The following are characteristics of ES2 and new Plasma Simulator.

● ES2 (NEX SX-9/E)
(System)
- 131 TFLOPS vector peak performance, 20 TB memory, Fat-tree Network
- Number of nodes: 160
- Air Cooling
- Peak Performance/Power: *about 27.3 MFLOPS/W (819.2 GFLOPS/30 KVA)
- OS: NEC SUPER-UX
-Construction and 6 yr lease fee: about 18.9 B yen (about $192M)

(CPU)
- Vector Peak Performance: 102.4 GFLOPS (3.2 GHz Clock)
- 8 Vector units + 1 Scalar unit
- 32 port-memory port crossbar
- 65 nm CMOS 11 cupper layers

(Node)
- Vector peak performance: 819.2 GFLOPS
- CPU/node: 8
- Memory/node: 128 GB (SMP)
- Memory Band Width: **2,048 GB/s (8 CPU)
- Byte/FLOP: **2.5
- Inter node transfer: 128 GB/s (8 GB/s x 8 x 2)

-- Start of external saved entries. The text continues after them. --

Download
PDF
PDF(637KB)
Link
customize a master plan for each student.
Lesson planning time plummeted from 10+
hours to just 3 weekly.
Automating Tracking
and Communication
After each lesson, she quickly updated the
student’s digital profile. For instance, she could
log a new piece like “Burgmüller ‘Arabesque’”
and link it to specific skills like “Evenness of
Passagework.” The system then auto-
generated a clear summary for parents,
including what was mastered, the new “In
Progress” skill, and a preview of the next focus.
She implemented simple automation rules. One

● New Plasma Simulator (Phase 1: Hitachi SR16000 model L2)

(System)
- 77 TFLOPS peak performance, 16 TB memory, InfiniBand Fat Tree Network
- Number of nodes: 128
- External storage: 0.5 PB
- Direct water cooling
- Peak performance/Power: 102.1 MFLOPS/W
- OS: IBM AIX5L
- Contract price: About 5.4 Byen (about $55M)
In Phase2 (2012/10~2015/3), it is upgraded to 315 TFLOPS)

(CPU chip)
- Chip peak performance: 37.6 GFLOPS (Dual core)
- Dual core POWER6 processor (4.7 GHz clock)
- 32MB L3cache
- 8 channel memory controller (DDR2/DDR3)
- 65 nm CMOS cupper + SOI

(Node)
- Peak performance: 601.6 GFLOPS
- CPU core/node: 32
- Memory/node: 128 GB (**32 way cc-NUMA SMP)
- Memory bandwidth: **128~160 GB/s (**4~5 GB/s x 32 core)
(When data locate in L2 or L3 cache, bandwidth significantly becomes large. Memory band width behavior is different from vector processor which shows steady value.)
- Byte/FLOP: **0.21 (data on memory)~4 (data on L2 cache)
- Inter node transfer: 32 GB/s (bi-direction)

NCAR's 76.4 TFLOPS BLUEFIRE is IBM p575 that is almost same peak performance as the new Plasma Simulator.

If we simply measure value of supercomputers with a performance/price scale, commodity based cluster may become the most favorite. However it must be essential in HPC that a scale depends on a supercomputer site and there should be different architecture systems that user can choose among by their own scale, such as memory, reliability, power, space in addition to peak performance and price.

Based on my hard experience against Japanese vector supercomputers around 1985 to 1995 in IBM Japan, vector supercomputer's advantage should be rediscovered by successive innovative challenges including energy efficiency and price, if possible.